■ SELECTED EXCERPT
Ref-counting doesn't work with const. If your container is const (or your
reference to the container is const), it's going to be really hard to get a
range over that container - even more so if you want the range to detect
when the container is mutated out from under it and protect you like an
iterator would in Java. The list of stuff that doesn't work with const just
piles up as your program becomes more complicated.

In theory, we might be able to fix some of these problems - like if we could
figure how to get postblit constructors to work with const or if we could
figure out some way for a range to indicate how it could be converted to a
tail-const variant of itself - but once you have transitive const, it locks
everything down way more than occurs in C++, and I think that a number of
the problems with const are simply insurmountable as long as const has no
backdoors. You're basically getting immutable but without the benefits.

So, I'm all for using const where it works, but I'm not at all in a hurry to
slap it on anything where the types aren't well-known, and it's the sort of
thing that I expect to have to be removed at some point if I start using it
on user-defined types. And if you're using ranges, then const pretty much
goes out the window right there. So, while I would love to be able to use
const more (if fact, the whole reason that I started off with D2 back in
2008 rather than D1 was because D2 had const, and D1 didn't), experience has
shown that D's const is simply too restrictive to be useful in the general
case. If you try very hard to use it, you can use it, but odds are that
you're simply not going to be able to use it on most code, and I'm almost to
the point that I simply wouldn't bother with it aside from making local
variables of built-in types const. I do still try and use it on member
functions where it's clear that it will work, but increasingly, I just don't
bother.

- Jonathan M Davis

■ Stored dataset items

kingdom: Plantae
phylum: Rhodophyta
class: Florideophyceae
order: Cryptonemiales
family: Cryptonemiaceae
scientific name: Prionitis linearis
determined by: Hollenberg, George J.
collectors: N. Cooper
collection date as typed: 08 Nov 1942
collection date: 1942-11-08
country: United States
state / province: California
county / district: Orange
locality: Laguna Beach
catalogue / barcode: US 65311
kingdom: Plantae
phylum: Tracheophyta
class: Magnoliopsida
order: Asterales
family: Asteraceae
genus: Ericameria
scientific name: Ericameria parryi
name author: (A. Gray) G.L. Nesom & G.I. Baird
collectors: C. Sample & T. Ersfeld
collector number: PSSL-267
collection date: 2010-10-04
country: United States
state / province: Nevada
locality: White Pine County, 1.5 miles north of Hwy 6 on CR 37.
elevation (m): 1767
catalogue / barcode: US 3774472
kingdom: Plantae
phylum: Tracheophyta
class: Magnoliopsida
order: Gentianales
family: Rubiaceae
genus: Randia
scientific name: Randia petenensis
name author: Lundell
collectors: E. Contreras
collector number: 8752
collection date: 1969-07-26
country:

■ SET TASK
Repeat the passage on const in D word for word, starting with "In theory, we" and going on through "without the benefits.". The material comes from a separate source, unrelated to the text.

■ RESULT FOR THIS EXERCISE
In theory, we might be able to fix some of these problems - like if we could
figure how to get postblit constructors to work with const or if we could
figure out some way for a range to indicate how it could be converted to a
tail-const variant of itself - but once you have transitive const, it locks
everything down way more than occurs in C++, and I think that a number of
the problems with const are simply insurmountable as long as const has no
backdoors. You're basically getting immutable but without the benefits.